Community: Deliberate Obedience

By Community, I mean the commonwealth and common interests, commonly understood, of people living together in a place and wishing to continue to do so. To put it another way, community is a locally understood interdependence of local people, local culture, local economy, and local nature…A community identifies itself by an understood mutuality of interests. But it lives and acts by the common virtues of trust, goodwill, forbearance, self-restraint, compassion and forgiveness…Community life is by definition a life of cooperation and responsibility. Private life and public life, without the disciplines of community interest, necessarily gravitate toward competition and exploitation.

~Wendell Berry, Sex, Economy, Freedom & Community-a collection of essays. pp. 120-121.

Mix Three Ingredients

This is where community and much of our experience with conventional church structures part company. If Berry is right in his definition community, then most of our experience in church does not reflect it. It seems to me that our people—by that, I mean the followers of Christ—should naturally reflect the qualities that Berry mentions. Indeed, those very qualities seemed to emerge quite spontaneously in Acts chapter two. The significance is in the fact that there were no other influences on the newborn church than the gospel message and the presence of the Spirit. There were no slick programs and stewardship drives. No Evangelism Explosion, Experiencing God, or Purpose Driven Life. There was the gospel, the Spirit and the Church. Mix the three and the elements of community came forth like a fragrance.

It needs to be said that the conditions in Jerusalem at the time were unique. Many of the new believers were pilgrims on the verge of packing up and heading home. To have one’s travel plans interrupted by the Spirit of God made a change of plans imperative. Still, the first century response to the need of the moment is instructive. Hospitality was a natural answer to the plight of homeless travelers who, based on the surprising events, needed to remain to find out what came next for a follower of Jesus. Proximity to other believers was a simple necessity. Interdependence became a way of life. The result of the new church’s answer to the Holy Spirit and the new life He brought was,  “day by day continuing with one mind in the temple, and breaking bread from house to house, they were taking their meals together with gladness and sincerity of heart, praising God, and having favor with all the people. And the Lord was adding to their number day by day those who were being saved.”

Conviction vs. Affection

I heard my wife, Jody, say the other day, “Community isn’t about affection, it’s about conviction.” I think she is right. I think that buried in the soul of every believer is the understanding that we are not to live independently, but interdependently.
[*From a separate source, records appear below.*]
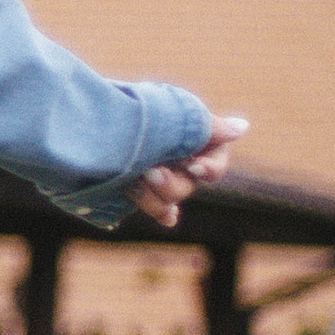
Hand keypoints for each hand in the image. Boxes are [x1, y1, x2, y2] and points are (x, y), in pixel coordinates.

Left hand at [132, 113, 246, 227]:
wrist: (92, 124)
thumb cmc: (139, 115)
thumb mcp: (175, 115)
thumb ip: (209, 126)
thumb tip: (243, 127)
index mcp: (188, 140)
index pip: (214, 163)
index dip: (209, 169)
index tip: (193, 167)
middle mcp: (175, 159)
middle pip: (189, 186)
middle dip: (171, 183)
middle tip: (150, 172)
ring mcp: (155, 175)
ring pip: (170, 201)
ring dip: (156, 197)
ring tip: (134, 182)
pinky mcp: (137, 187)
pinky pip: (159, 209)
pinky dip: (162, 212)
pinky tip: (167, 219)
If we listen carefully to the prompting of the Spirit, we can hear the command (note it’s a command, not an invitation or suggestion) to love one another. Commands don’t happen by accident; neither do they always happen by preference. Sometimes commands must simply be obeyed. Community is the environment that God creates among us that best supports the Great Commandment, love God, love your neighbor. Without deliberately choosing an environment in which we can do unto others as we would have them do unto us, whether we prefer to do so or not, we will never fulfill the law and the prophets which Jesus declared was the desired outcome of such conduct (John 7:12). Berry’s community, then, isn’t a pleasant image—a Kinkade painting—but a description of the life we must choose purposefully.